Can you elaborate on the chain of thought here? The small changes at high frequency means that something is nearly constantly in a <CHANGED> state, quite opposite from stable. Rolling release typically means that updates are not really snapshotted, therefore unless one does pull updates constantly they risk pulling a set of incompatible updates. Again, quite different from stable.

bri3d 5 hours ago | parent | next [-]

It's the same train of thought as the modern cloud software notion that deploying small changes more often is safer than bundling "releases"; if you upgrade 3 packages 3x a week (or deploy 50 lines of code 3x a week), you catch small issues quickly and resolve them immediately, rather than upgrading 400 packages 1x a year (or deploying 50,000 lines of code 2x a year), where when things break you have a rather tall order just to triage what failed.

I think there are advantages to both, but I will say that I've found modern Arch to be quite good.
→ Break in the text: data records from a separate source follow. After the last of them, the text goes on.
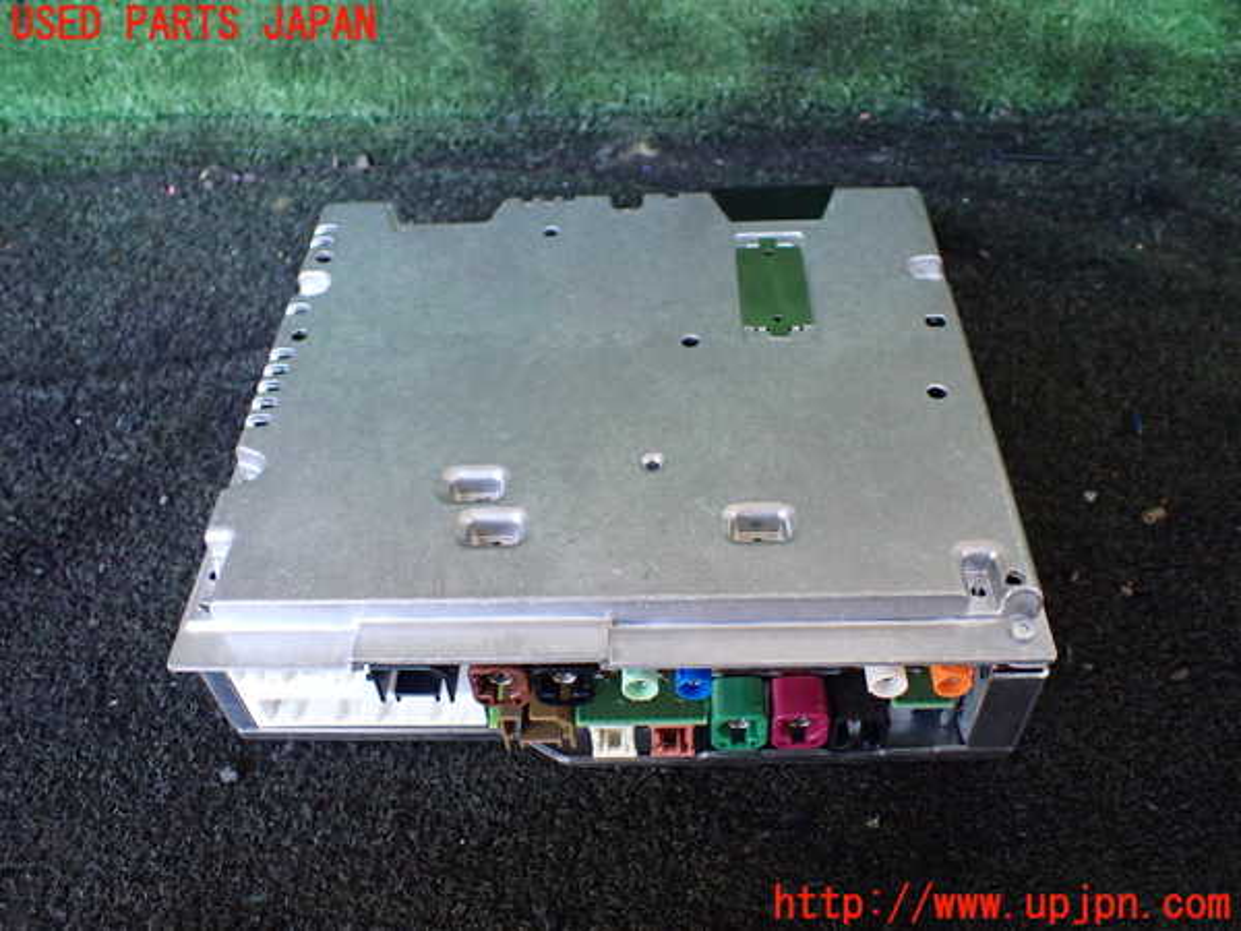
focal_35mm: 30
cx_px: 620
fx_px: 1076
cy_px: 466
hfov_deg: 60.0
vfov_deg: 46.8
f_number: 2.3
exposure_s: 1/125
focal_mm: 5.4
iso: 640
The other huge benefit of Arch is the general skill level present in the user base and openness of the forums; when something breaks it's usually easy to google "arch + package name broken" and immediately find a forum thread with a real fix.

I don't think I'd use Arch for a corporate production server for change management reasons alone, but for a home desktop and my home server, it's actually the distribution that's required me to do the _least_ "Linux crap" to keep it going.

bee_rider 4 hours ago | parent | prev | next [-]

It’s stable in the way that a person taking small predictable steps at a time is stable compared to somebody who making large random lurching steps. Sure, the system is often changed, but if only a few packages have changed, should there be a problem it is easy to identify the culprit.

Although it is hard to say. Ubuntu also has, I guess, intentional behavior that is hard to distinguish from a bug, like packages switching from apt to snap. So it might just be that my subjective experience feels more buggy.

roer 6 hours ago | parent | prev [-]

I think op meant the subjective feeling of having a system that runs in a stable manner. I don't quite follow their reasoning either (maybe the smaller changesets expose compatibility bugs before affecting general ux?), but I agree that arch was a joy for me to use and felt "stable".